Love costs billions of dollars – and it’s rising.
Each week, Consolidated Credit searches for financial research that can help you deal with your debt and budget. This week…
The interesting study
Walt Disney once said, “A man should never neglect his family for business.” But what about neglecting the business of family? A fascinating new study from TD Ameritrade tallies up just how much Americans spend on their adult children and aging parents.
The big result
All told, this country will spend a jaw-dropping $630 billion this year on supporting adult children and aging parents. How much is that? Well, all the credit card debt in the nation currently stands at $856 billion.

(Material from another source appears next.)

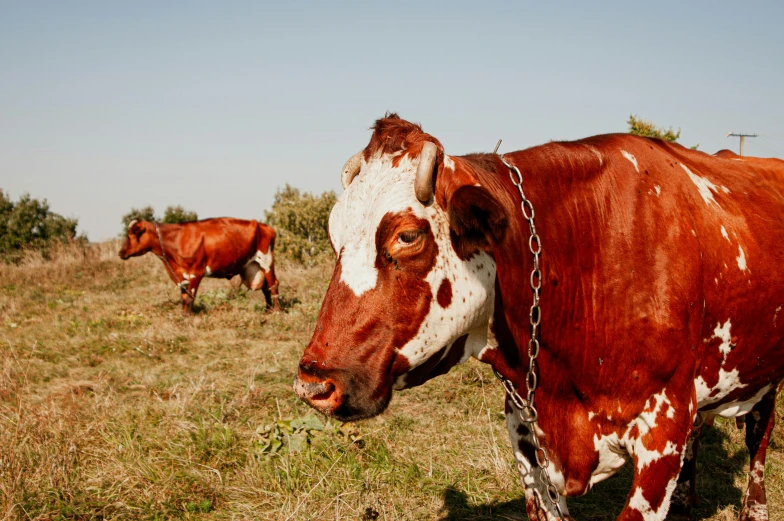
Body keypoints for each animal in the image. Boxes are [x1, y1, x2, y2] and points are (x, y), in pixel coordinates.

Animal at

According to TD Ameritrade, 22 percent of Americans are spending an average of $12,000 a year on their adult children, their aging parents, or both.
The fascinating details
They say love is blind. That may be the case here. Many of those family members who are the “Financial Supporters” – that’s TD Ameritrade’s term for them – say the extra expenses aren’t burdening their budgets.
“Only 22 percent say they needed to use their savings to provide financial help,” the study says, “while 30 percent made small sacrifices and lived more frugally.”
Yet the study concludes…
Financial Supporters hold almost $100,000 in debt on average: $22,000 in unpaid credit card balances, personal lines of credit, or personal or student loans, and $75,000 in mortgage debt.
What you can do
Interestingly, these financial situations just seem to happen, without any planning – and even worse, without any discussion.
The study adds…
79 percent have not discussed financial support of others with a financial professional, and only half (49 percent) have discussed it with the person whom they support.
So the first crucial piece of advice is to simply talk about the issue. For starters, Financial Supporters need to sit with their adult children or aging parents and create a budget.
Secondly, Financial Supporters shouldn’t go it alone. They should talk to a debt professional.
“Supporting adult children is one of the major root causes of credit card debt that I’ve seen in my nearly three decades helping people achieve financial freedom,” says Gary Herman, president of Consolidated Credit. “The financial burden of trying to support more than one household – or even just the burden caused by boomerang kids moving back into the home – is often too much for even the most stable budget to handle.”